# [ASSIGNED TASK]
Could you write out the records again, starting at the line containing "1983781831861?" and ending at the end of the records, with "Series" switched to "Collection" and everything else left as it is? Please leave the pictures out.

# [DATASET EXTRACT]
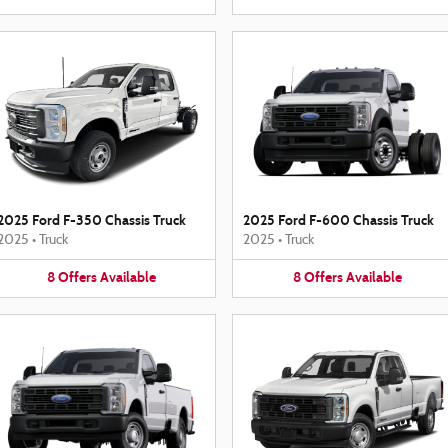
2025 Ford F-350 Chassis Truck
2025 Ford F-600 Chassis Truck
2025
•
Truck
2025
•
Truck
8
Offers
Available
8
Offers
Available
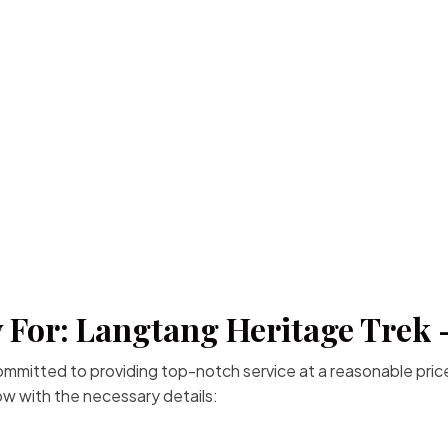
 For: Langtang Heritage Trek 
committed to providing top-notch service at a reasonable price
low with the necessary details:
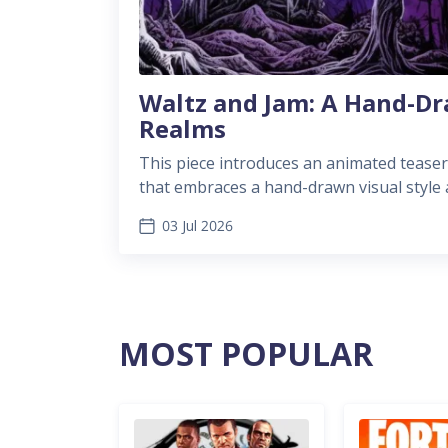
Waltz and Jam: A Hand-Dr
Realms
This piece introduces an animated teaser
that embraces a hand-drawn visual style a
into a growing trend of artistic videogame
03 Jul 2026
MOST POPULAR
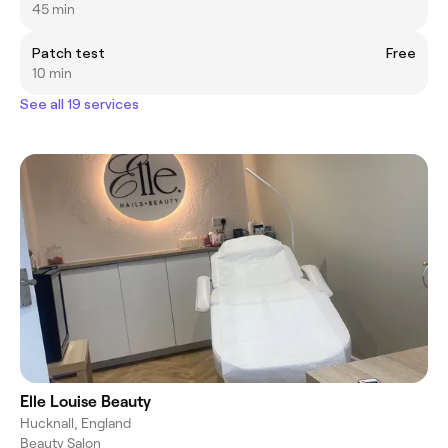
45 min
Patch test
Free
10 min
See all 19 services
Elle Louise Beauty
Hucknall, England
Beauty Salon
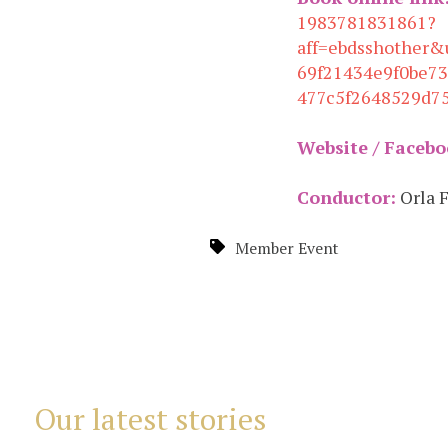
1983781831861?
aff=ebdsshother&
69f21434e9f0be7
477c5f2648529d7
Website / Facebo
Conductor:
Orla 
Member Event
Our latest stories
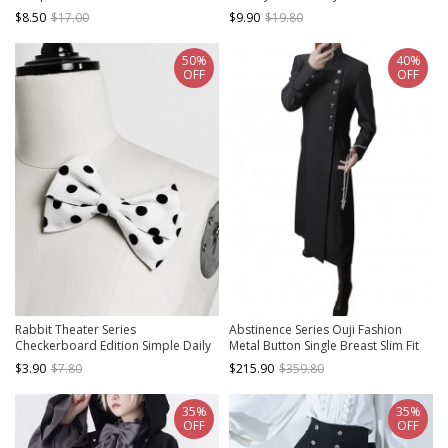
Fashionable Versatile Handsome
$8.50
$17.00
$9.90
$19.80
Ouji Fashion Beret Hat
50%
40%
OFF
OFF
Rabbit Theater Series
Abstinence Series Ouji Fashion
Checkerboard Edition Simple Daily
Metal Button Single Breast Slim Fit
Cute Black White Polka Dot Ouji
Stand Up Collar Black Extended
$3.90
$7.80
$215.90
$359.80
Fashion Double Bownot Brooch
Section Long Sleeve Coat
35%
35%
OFF
OFF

# [WRITTEN ANSWER]
1983781831861?
aff=ebdsshother&
69f21434e9f0be7
477c5f2648529d7
Website / Facebo
Conductor:
Orla 
Member Event
Our latest stories
Fashionable Versatile Handsome
$8.50
$17.00
$9.90
$19.80
Ouji Fashion Beret Hat
50%
40%
OFF
OFF
Rabbit Theater Collection
Abstinence Collection Ouji Fashion
Checkerboard Edition Simple Daily
Metal Button Single Breast Slim Fit
Cute Black White Polka Dot Ouji
Stand Up Collar Black Extended
$3.90
$7.80
$215.90
$359.80
Fashion Double Bownot Brooch
Section Long Sleeve Coat
35%
35%
OFF
OFF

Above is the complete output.